§ PROBLEM DESCRIPTION
Copy out every line of the records below word for word, leaving out the pictures.

§ ENTRIES PROVIDED

---

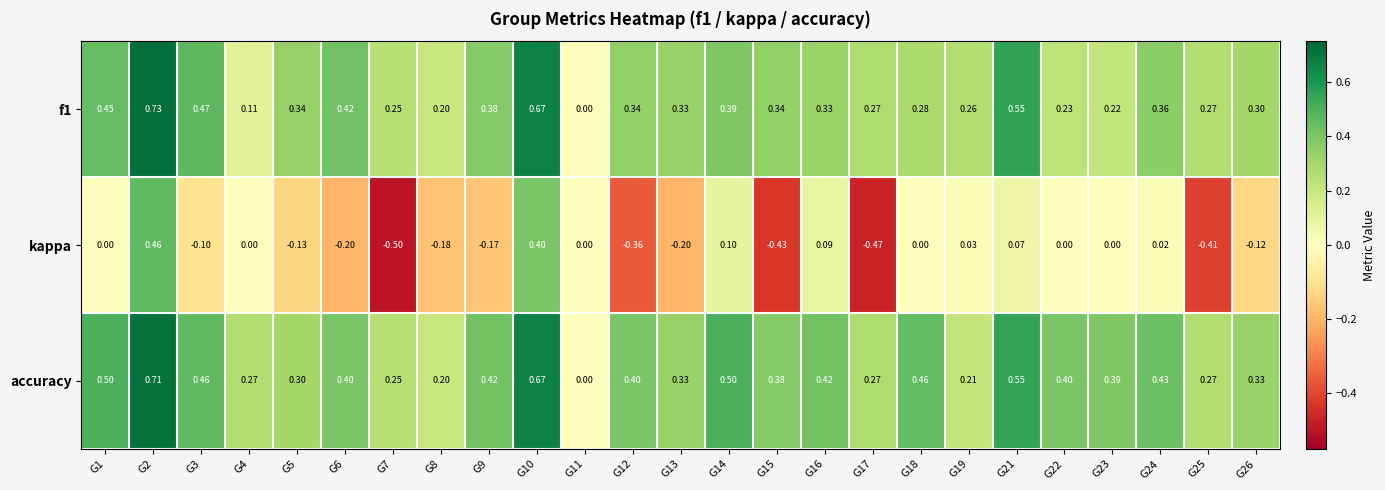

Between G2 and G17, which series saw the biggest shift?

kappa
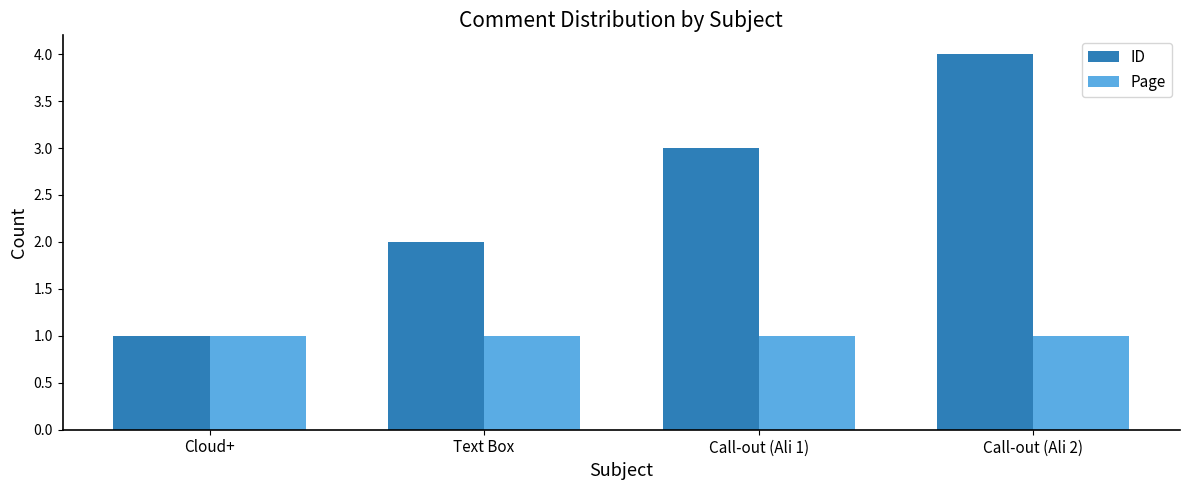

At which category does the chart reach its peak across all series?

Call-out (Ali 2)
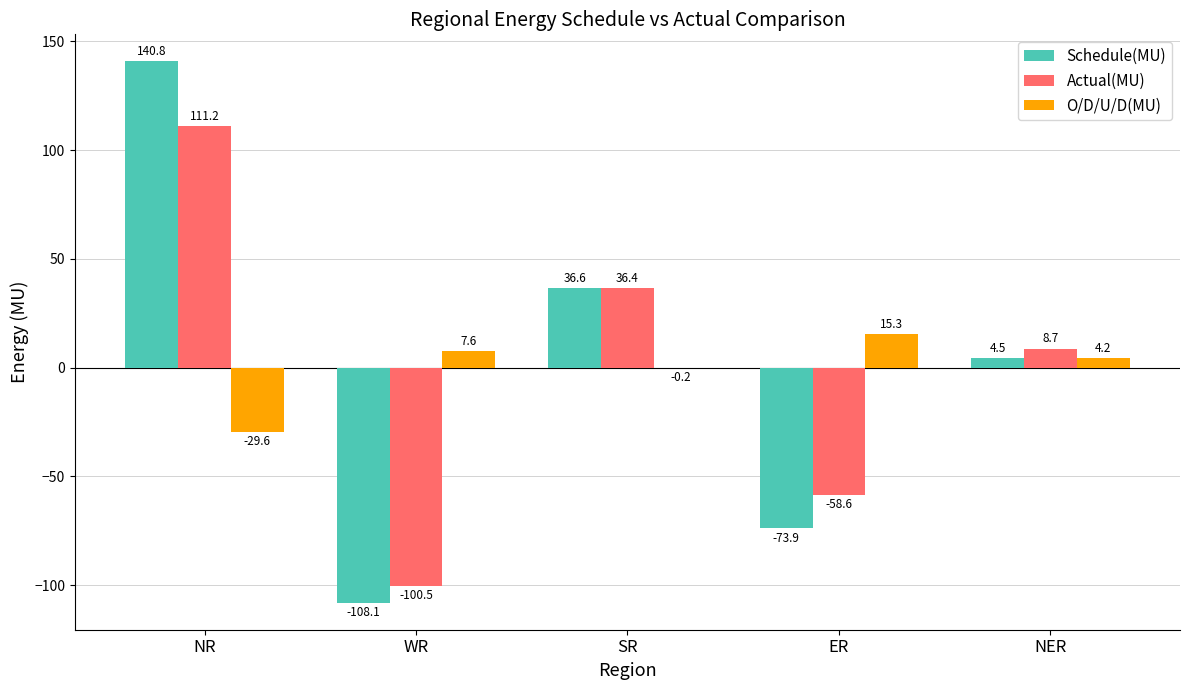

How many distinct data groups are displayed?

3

---

§ SOLUTION FOR THIS PROBLEM
Between G2 and G17, which series saw the biggest shift?

kappa

At which category does the chart reach its peak across all series?

Call-out (Ali 2)

How many distinct data groups are displayed?

3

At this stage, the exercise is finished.